TO-DO ITEM: Look through the entries that follow and return each line that has the string "Alessandro".

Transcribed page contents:
******************************
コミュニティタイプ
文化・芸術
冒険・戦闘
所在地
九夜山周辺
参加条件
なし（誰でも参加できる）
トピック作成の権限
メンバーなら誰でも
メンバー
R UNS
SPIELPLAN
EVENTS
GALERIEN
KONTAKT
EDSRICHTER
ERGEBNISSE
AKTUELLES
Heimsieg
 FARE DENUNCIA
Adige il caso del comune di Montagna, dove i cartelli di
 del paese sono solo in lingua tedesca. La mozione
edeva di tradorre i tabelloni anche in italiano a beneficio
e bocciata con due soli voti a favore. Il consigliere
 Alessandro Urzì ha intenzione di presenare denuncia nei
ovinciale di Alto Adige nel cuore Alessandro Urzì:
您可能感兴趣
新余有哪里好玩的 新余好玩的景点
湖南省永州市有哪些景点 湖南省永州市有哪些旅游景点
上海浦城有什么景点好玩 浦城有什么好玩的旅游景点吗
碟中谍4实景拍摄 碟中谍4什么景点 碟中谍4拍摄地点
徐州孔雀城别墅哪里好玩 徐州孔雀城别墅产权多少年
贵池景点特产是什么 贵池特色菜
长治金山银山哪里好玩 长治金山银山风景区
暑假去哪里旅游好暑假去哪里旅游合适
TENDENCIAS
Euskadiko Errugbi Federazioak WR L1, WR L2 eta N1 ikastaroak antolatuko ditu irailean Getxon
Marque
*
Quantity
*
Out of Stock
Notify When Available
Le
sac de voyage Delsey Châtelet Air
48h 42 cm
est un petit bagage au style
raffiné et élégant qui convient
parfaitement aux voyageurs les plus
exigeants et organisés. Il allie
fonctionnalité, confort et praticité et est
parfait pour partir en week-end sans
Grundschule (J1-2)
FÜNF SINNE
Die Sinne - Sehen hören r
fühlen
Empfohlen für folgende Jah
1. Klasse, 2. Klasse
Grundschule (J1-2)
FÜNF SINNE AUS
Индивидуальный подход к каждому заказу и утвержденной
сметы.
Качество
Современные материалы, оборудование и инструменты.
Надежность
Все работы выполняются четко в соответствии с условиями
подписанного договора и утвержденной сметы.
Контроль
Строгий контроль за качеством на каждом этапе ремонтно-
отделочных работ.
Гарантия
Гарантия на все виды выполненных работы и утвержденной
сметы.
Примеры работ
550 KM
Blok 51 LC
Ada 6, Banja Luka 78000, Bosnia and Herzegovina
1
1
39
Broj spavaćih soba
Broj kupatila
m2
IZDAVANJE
******************************
TASK OUTPUT:
 Alessandro Urzì ha intenzione di presenare denuncia nei
ovinciale di Alto Adige nel cuore Alessandro Urzì:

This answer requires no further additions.